I need to remind people how easy it is to forget just one of the many gotchas of working on this ridiculous computer stuff. One missed nugget of data at a critical moment can leave you scratching your head and going "WTF" for longer than would otherwise seem reasonable.

Here's something that happened to me last week. I was working on a stupid little utility that runs on my machines and lets me keep tabs on what's going on with systemd. If it gets unhappy because any of the services have stopped running, then this thing will let me know about it. For the handful of systems I have to worry about, it gets the job done.

Now, since I'm in "holiday mode", I'm largely working on my laptop instead of sshing back to a Linux box somewhere else. This laptop is a Mac, so it's mostly compatible with what I'm doing. Obviously, it doesn't run systemd, but that wouldn't stop me from tidying up a tool in test mode. I was working on this thing, and noticed it started blowing up in strange places. Also, it was a really strange "bus error". To me, that says "binaries on NFS" or "unaligned access on some architectures". I'm not doing either sort of thing here.

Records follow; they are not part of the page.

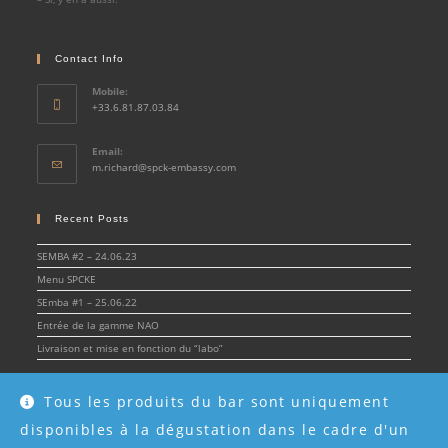
Contact Info
Mobile:
+33.6.81.87.03.84
Email:
Opens
m.richard@spck-embassy.com
in
your
application
Recent Posts
SEMBA #2 – 24.06.23
Menu SPCKE
SEmba #1 – 25.06.22
Entrée de la gamme NAO
Livraison et mise en fonction du “labo”
Tous les produits du bar sont uniquement
disponibles à la dégustation dans le cadre d'un
© Spirit & Cocktail Embassy 2022 - SPCKE - SIRET 908 216 955 00017 -
Mentions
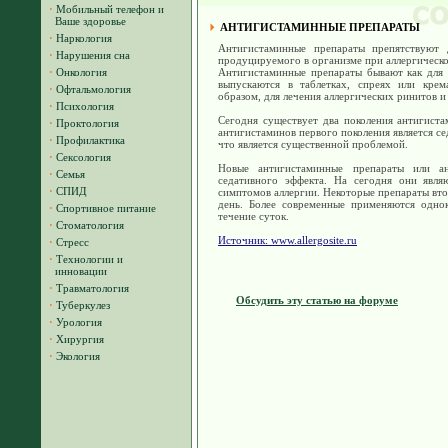
·
Мобильный телефон и
Ваше здоровье
АНТИГИСТАМИННЫЕ ПРЕПАРАТЫ
·
Наркология
Антигистаминные препараты препятствуют д
·
Нарушения сна
продуцируемого в организме при аллергическо
·
Онкология
Антигистаминные препараты бывают как для п
выпускаются в таблетках, спреях или крем
·
Офтальмология
образом, для лечения аллергических ринитов и
·
Психология
Сегодня существует два поколения антигист
·
Проктология
антигистаминов первого поколения является се
·
Профилактика
что является существенной проблемой.
·
Сексология
Новые антигистаминные препараты или а
·
Семья
седативного эффекта. На сегодня они явля
·
СПИД
симптомов аллергии. Некоторые препараты вто
день. Более современные применяются одно
·
Спортивное питание
течение суток.
·
Стоматология
Источник:
www.allergosite.ru
·
Стресс
·
Технологии и
инновации
·
Травматология
Обсудить эту статью на форуме
·
Туберкулез
·
Урология
·
Хирургия
·
Экология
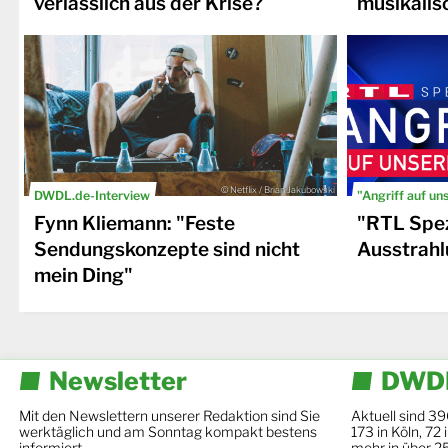
verlässlich aus der Krise?
musikalis
© Netflix / Brian Jakubowski
DWDL.de-Interview
"Angriff auf un
Fynn Kliemann: "Feste
"RTL Spez
Sendungskonzepte sind nicht
Ausstrahl
mein Ding"
Newsletter
DWDL
Mit den Newslettern unserer Redaktion sind Sie
Aktuell sind 39
werktäglich und am Sonntag kompakt bestens
173 in Köln, 72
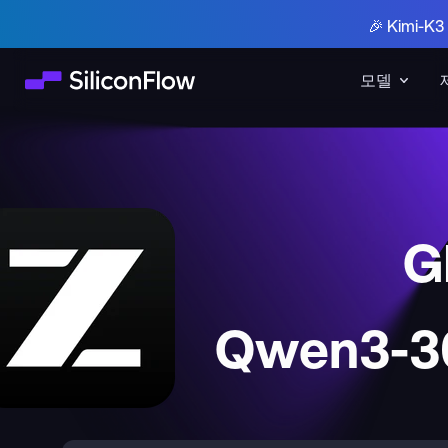
🎉 Kimi-
모델
G
Qwen3-30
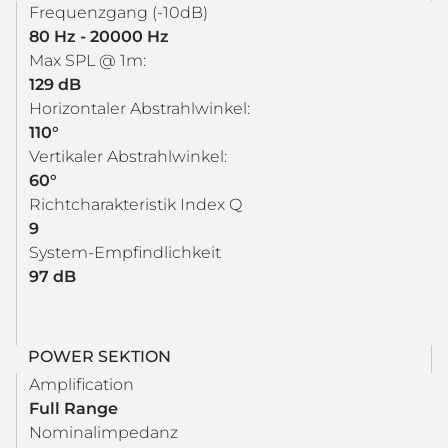
Frequenzgang (-10dB)
80 Hz - 20000 Hz
Max SPL @ 1m:
129 dB
Horizontaler Abstrahlwinkel:
110°
Vertikaler Abstrahlwinkel:
60°
Richtcharakteristik Index Q
9
System-Empfindlichkeit
97 dB
POWER SEKTION
Amplification
Full Range
Nominalimpedanz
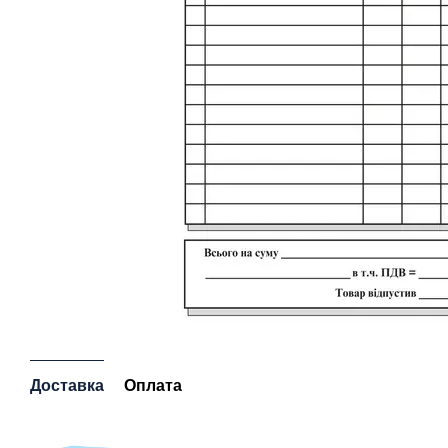
Доставка
Оплата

gdb was not really an option at that moment for various annoying reasons so I resorted to "debug via printf" - putting little notes to say "I got here" and whatnot. They kept changing. I'd think I had it nailed down, and it would move!

Eventually, I got it down to something truly odd: it was blowing up in a worker thread, and it was the point where that thread started up and read in a config file from the disk. The line of code looked something like this, where I call into one of my own helper libraries:

auto raw = file::ReadFileToString(kDefaultConfigPath);

Okay, I said to myself, let's find out what's going on in that function and started sprinkling my "I got here" notes into there. One of those notes was at the very top of that function and just said "got into ReadFileToString". It never ran.

I removed the call to that function. It stopped crashing.

So, what's in that function that's so spooky? Well, it opens a file descriptor, does the usual sanity checks on it, and then creates a buffer that it'll pass to read()... and herein lies the problem:

  char buf[1048576];

Yep, just having that there was blowing the stack, and the bus error is how it manifested in that particular arrangement of function calls within the worker thread.

That's right, if you're already pressed for stack space and then enter a function with something like that, you might just explode. Here's a contrived example with an even bigger buffer to demonstrate it with just a single innocent-seeming function call:

mac$ cat bs.cc 
#include <stdio.h>

#include <memory>
#include <thread>

static void do_thing() {
  char buf[1048576 * 8];
  buf[0] = '\0';
}

int main(int argc, char** argv) {
  if (argc != 1) {
    printf("running in worker thread\n");

    auto worker = std::make_unique<std::thread>(&do_thing);
    worker->join();
    return 0;
  }

  printf("running in main\n");
  do_thing();
  return 0;
}

The fun part is that on a Mac, the flavor of error changes between "bus error" and "segmentation fault" just by shoveling it into a thread.

mac$ ./bs 
running in main
zsh: segmentation fault  ./bs
mac$ ./bs foo
running in worker thread
zsh: bus error  ./bs foo
mac$ 

Nice, right? Further complicating matters is that on a boring old x86_64 Linux box, it gets reported as a segmentation fault both ways.

linux$ ./bs
running in main
Segmentation fault
linux$ ./bs foo
running in worker thread
Segmentation fault

A simple twiddling of the ulimits will change the behavior ever so slightly:

linux$ ulimit -s unlimited
linux$ ./bs
running in main
linux$ ./bs foo
running in worker thread
Segmentation fault
linux$ 

Fun fun fun. Obviously, I need to rethink the way I manage my buffers.